Personal lines of credit, credit card accounts, and certain loans are examples of unsecured credit. You will still owe money with interest as a borrower in the event you do not pay, but you did not pledge any other personal assets as collateral for the line of credit.

In general, secured lines of credit or loans tend to have higher principal values and lower interest rates because there is less risk to whoever is loaning the money. On the other hand, unsecured lines of credit and loans will have higher rates and lower principles due to a higher risk.

How a Line of Credit Affects Your Credit Score

As when applying for a credit card, your credit score will be pulled and factored into the decision of whether you should receive a line of credit. This score can also impact the interest rate offered and the amount of credit available for use. With that said, you may be wondering how a personal line of credit will affect your credit.

When you have a line of credit, the sum total of credit available to you is added to your totals from other lines of credit or credit card accounts. This higher amount of credit can help your credit utilization percentage (which essentially counts have much of your total credit you use in a billing cycle). In most cases, a lower credit utilization percentage reflects better on your overall credit score.

By making on-time payments on your line of credit, your payment history will also improve. On top of that, having a longstanding line of credit can increase the length of your credit history which is another factor used in calculating credit score. In short, a personal line of credit affects your credit score in many similar ways to your credit card account.
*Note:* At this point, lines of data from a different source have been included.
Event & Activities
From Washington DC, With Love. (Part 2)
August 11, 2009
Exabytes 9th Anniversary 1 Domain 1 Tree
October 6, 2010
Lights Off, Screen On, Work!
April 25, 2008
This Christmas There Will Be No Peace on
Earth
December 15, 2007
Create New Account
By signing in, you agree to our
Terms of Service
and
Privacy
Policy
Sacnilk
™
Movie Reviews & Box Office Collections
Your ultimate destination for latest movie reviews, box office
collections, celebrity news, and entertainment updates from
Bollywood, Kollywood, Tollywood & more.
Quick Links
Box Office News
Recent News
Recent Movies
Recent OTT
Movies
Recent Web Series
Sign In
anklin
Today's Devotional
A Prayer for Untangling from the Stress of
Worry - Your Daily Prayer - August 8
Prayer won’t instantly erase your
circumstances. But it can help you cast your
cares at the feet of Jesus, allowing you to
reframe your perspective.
By making on-time payments and keeping your account healthy, your credit score will likely benefit.

Pros and Cons of a Personal Line of Credit

With any form of financing there are pros and cons. A personal line of credit is usually a safe option for receiving access to credit, assuming you are able to make payments on-time and in full. Here are a few pros and cons that may be worth consideration.


  • Quick access to funds when needed
  • Strategic use of funds can reduce total interest rate one needs to pay over time
  • Flexible lending and refreshment of credit upon repayments


  • Interest is charged the moment you borrow the funds, unlike with a credit card account
  • A higher credit score is usually required to receive a significant amount of funds
  • Higher interest rates due to being an unsecured form of credit

Personal Line of Credit for Bad Credit

The bottom line is that it is easiest to be approved for a personal line of credit when you have a better credit score. With that said, it is not impossible to receive one with a less than stellar credit history. Keep in mind that you may be given a higher interest rate and what you are allowed to borrow may be smaller than what you hoped.
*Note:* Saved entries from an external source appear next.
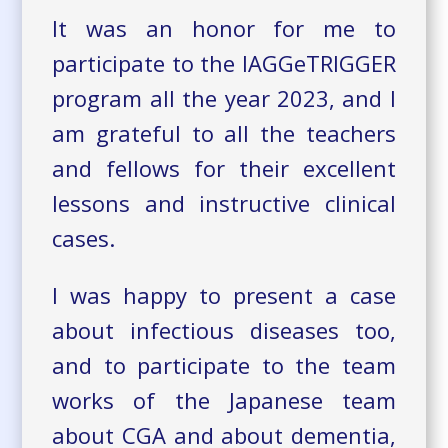
It was an honor for me to
participate to the IAGGeTRIGGER
program all the year 2023, and I
am grateful to all the teachers
and fellows for their excellent
lessons and instructive clinical
cases.
I was happy to present a case
about infectious diseases too,
and to participate to the team
works of the Japanese team
about CGA and about dementia,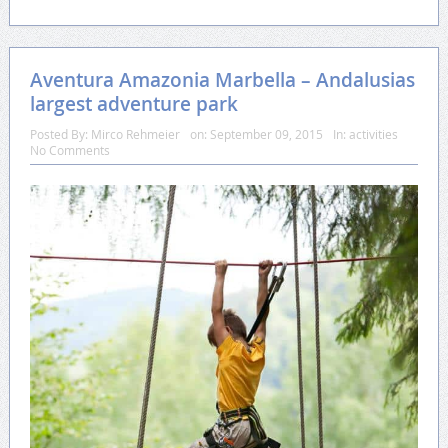
Aventura Amazonia Marbella – Andalusias
largest adventure park
Posted By:
Mirco Rehmeier
on:
September 09, 2015
In:
activities
No Comments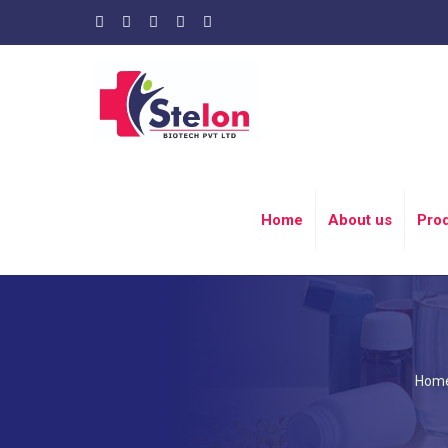
Home
About us
Pro
Hom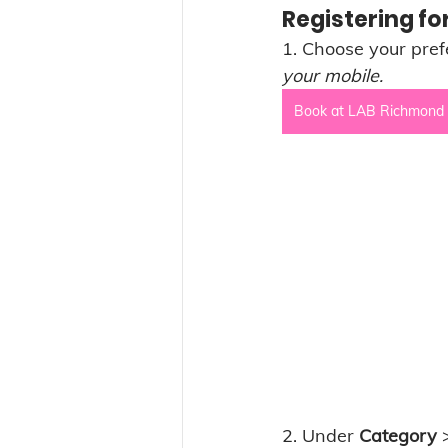
Registering for
1. Choose your pref
your mobile. 
Book at LAB Richmond
2. Under 
Category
Personal lines of credit are best for those with stable credit scores and a history of on-time payments. If you don’t have a strong history with credit, it may be better to consider alternative options such as peer-to-peer lending or a credit card that has a low APR or no APR for one year. Additionally, consider looking into receiving a one-time personal loan for your expense so you are not tempted to draw on the line of credit and unable to pay it back later.

FAQs/Commonly Asked Questions About Personal Loans

How hard is it to get approved for a personal line of credit?

Since a personal line of credit is an unsecured form of credit, lenders typically like to see credit scores above 700 ideally. This is not strictly required, however, and scores between 600-699 will likely be considered as well. In general, the stronger you are financially, the better chance you have at being approved for a personal line of credit.

What credit score do you need to get a line of credit?

It is best to aim for a credit score over 600 when trying to secure a personal loan. A score above 700 is ideal, but not probable for everyone. When applying for a line of credit with a score on the lower end of the spectrum, it’s possible that you will be offered a lower borrow amount at a higher interest rate.